__Extracted records__
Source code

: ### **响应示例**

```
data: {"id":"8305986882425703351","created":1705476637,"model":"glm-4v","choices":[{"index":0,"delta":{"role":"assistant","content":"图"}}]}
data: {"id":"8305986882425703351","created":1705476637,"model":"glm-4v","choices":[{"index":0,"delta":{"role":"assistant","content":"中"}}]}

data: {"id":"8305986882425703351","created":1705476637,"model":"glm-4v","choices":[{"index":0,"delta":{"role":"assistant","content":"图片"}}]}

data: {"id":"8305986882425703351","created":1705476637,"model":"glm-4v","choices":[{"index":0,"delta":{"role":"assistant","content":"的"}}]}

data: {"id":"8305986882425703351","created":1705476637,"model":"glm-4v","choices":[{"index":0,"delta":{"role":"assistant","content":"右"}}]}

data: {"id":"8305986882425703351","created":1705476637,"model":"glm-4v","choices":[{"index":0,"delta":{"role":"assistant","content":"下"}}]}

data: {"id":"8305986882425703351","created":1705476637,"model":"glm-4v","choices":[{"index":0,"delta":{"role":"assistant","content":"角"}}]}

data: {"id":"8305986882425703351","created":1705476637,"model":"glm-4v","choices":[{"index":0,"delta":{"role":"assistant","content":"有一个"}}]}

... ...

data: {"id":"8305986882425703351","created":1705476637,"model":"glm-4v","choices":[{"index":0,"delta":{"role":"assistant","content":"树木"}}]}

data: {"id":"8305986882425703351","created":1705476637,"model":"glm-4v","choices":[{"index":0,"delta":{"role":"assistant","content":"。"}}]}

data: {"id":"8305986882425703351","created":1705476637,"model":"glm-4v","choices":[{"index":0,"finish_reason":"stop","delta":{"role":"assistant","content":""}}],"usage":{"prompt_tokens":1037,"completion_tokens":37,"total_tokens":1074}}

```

__Task prompt__
Every record must be returned exactly.

__Task response__
Source code

: ### **响应示例**

```
data: {"id":"8305986882425703351","created":1705476637,"model":"glm-4v","choices":[{"index":0,"delta":{"role":"assistant","content":"图"}}]}
data: {"id":"8305986882425703351","created":1705476637,"model":"glm-4v","choices":[{"index":0,"delta":{"role":"assistant","content":"中"}}]}

data: {"id":"8305986882425703351","created":1705476637,"model":"glm-4v","choices":[{"index":0,"delta":{"role":"assistant","content":"图片"}}]}

data: {"id":"8305986882425703351","created":1705476637,"model":"glm-4v","choices":[{"index":0,"delta":{"role":"assistant","content":"的"}}]}

data: {"id":"8305986882425703351","created":1705476637,"model":"glm-4v","choices":[{"index":0,"delta":{"role":"assistant","content":"右"}}]}

data: {"id":"8305986882425703351","created":1705476637,"model":"glm-4v","choices":[{"index":0,"delta":{"role":"assistant","content":"下"}}]}

data: {"id":"8305986882425703351","created":1705476637,"model":"glm-4v","choices":[{"index":0,"delta":{"role":"assistant","content":"角"}}]}

data: {"id":"8305986882425703351","created":1705476637,"model":"glm-4v","choices":[{"index":0,"delta":{"role":"assistant","content":"有一个"}}]}

... ...

data: {"id":"8305986882425703351","created":1705476637,"model":"glm-4v","choices":[{"index":0,"delta":{"role":"assistant","content":"树木"}}]}

data: {"id":"8305986882425703351","created":1705476637,"model":"glm-4v","choices":[{"index":0,"delta":{"role":"assistant","content":"。"}}]}

data: {"id":"8305986882425703351","created":1705476637,"model":"glm-4v","choices":[{"index":0,"finish_reason":"stop","delta":{"role":"assistant","content":""}}],"usage":{"prompt_tokens":1037,"completion_tokens":37,"total_tokens":1074}}

```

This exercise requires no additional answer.